- Genre: Sitcom
- Starring: Arthur Askey; Lally Bowers; Anthea Askey; Ian Gardiner; Glenn Melvyn; Barbara Miller; Danny Ross;
- Country of origin: United Kingdom
- No. of series: 1
- No. of episodes: 5

Production
- Running time: 30 minutes
- Production company: Associated-Rediffusion

Original release
- Network: ITV
- Release: 4 November – 2 December 1955

= Love and Kisses (TV series) =

1955 British TV sitcom

Love and Kisses is a black-and-white British sitcom that aired on ITV in 1955. It was written by Glenn Melvyn, who also starred in it. It was made for the ITV network by Associated-Rediffusion and was a spin-off series from the film The Love Match (1955) which was also written by and starred Melvyn.

==Cast==
- Arthur Askey as Bill Brown
- Lally Bowers as Sal Brown
- Anthea Askey as Rose Brown
- Ian Gardiner as Percy Brown
- Glenn Melvyn as Wally Binns
- Barbara Miller as Emma Binns
- Danny Ross as Alf Hall
- Bernard Graham as Terence Steel
- Leonard Williams as Mr Seymour
- Margaret Anderson as Pam

==Plot==
Bill Brown is a former engine driver who is now a landlord. His wife is Sal and he has two children, Rose and Percy. His regulars are Alf Hall, a milkman, and Wally Binns, who has a stammer.
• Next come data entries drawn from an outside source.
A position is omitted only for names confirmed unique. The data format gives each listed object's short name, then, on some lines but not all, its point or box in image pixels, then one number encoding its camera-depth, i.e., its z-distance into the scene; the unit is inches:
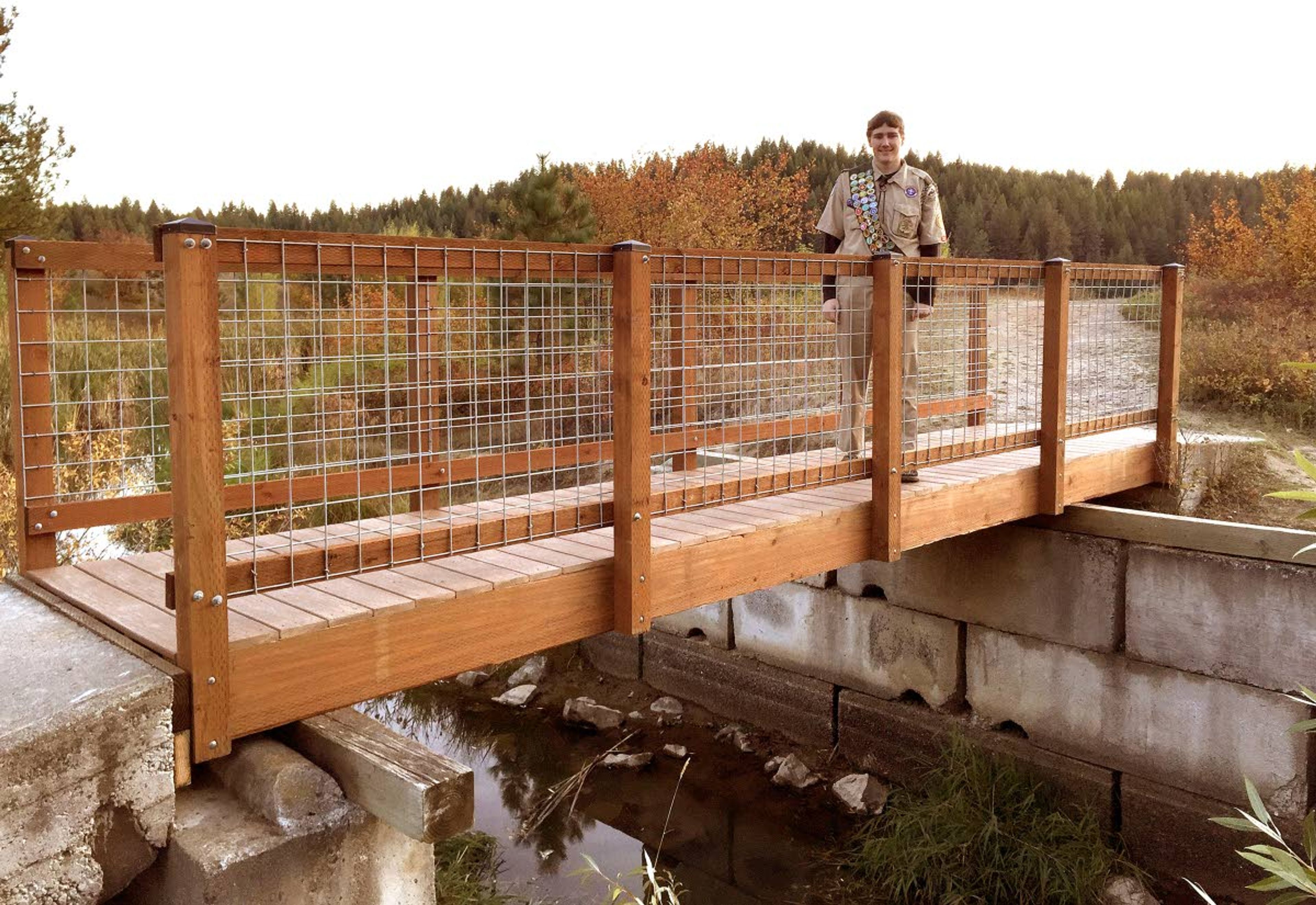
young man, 228.7
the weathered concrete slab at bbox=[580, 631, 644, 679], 350.6
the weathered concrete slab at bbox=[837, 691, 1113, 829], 254.1
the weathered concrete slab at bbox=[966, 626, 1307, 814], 226.5
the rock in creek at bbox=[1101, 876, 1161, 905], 230.5
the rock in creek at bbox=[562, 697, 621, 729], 318.0
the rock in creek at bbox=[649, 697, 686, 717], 328.2
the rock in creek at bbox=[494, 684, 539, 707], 330.3
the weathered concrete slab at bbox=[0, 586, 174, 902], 106.2
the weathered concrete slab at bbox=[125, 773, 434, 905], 114.1
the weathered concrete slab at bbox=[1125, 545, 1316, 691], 225.9
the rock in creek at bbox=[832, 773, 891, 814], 273.9
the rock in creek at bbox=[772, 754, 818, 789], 286.2
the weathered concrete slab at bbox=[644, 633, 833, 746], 306.0
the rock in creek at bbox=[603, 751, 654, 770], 294.4
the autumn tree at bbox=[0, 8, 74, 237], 540.4
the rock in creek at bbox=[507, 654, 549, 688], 344.2
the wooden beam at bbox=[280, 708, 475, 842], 120.2
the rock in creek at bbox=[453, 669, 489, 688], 342.3
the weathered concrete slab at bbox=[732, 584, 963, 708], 281.9
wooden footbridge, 123.1
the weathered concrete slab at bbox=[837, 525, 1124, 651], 253.4
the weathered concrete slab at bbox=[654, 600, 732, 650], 330.3
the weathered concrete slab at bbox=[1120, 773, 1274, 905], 231.1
Askey appears at the beginning and end of each episode.

==Episodes==
1. Episode One (4 November 1955)
2. Episode Two (11 November 1955)
3. Episode Three (18 November 1955)
4. Episode Four (25 November 1955)
5. Episode Five (2 December 1955)

The last two episodes are still missing from ITV's archive, but the other three remain intact.

==Composite edition==
The whole series was cut down for one 2 hour programme, and screened in the North of England on 23 December 1956 by ABC.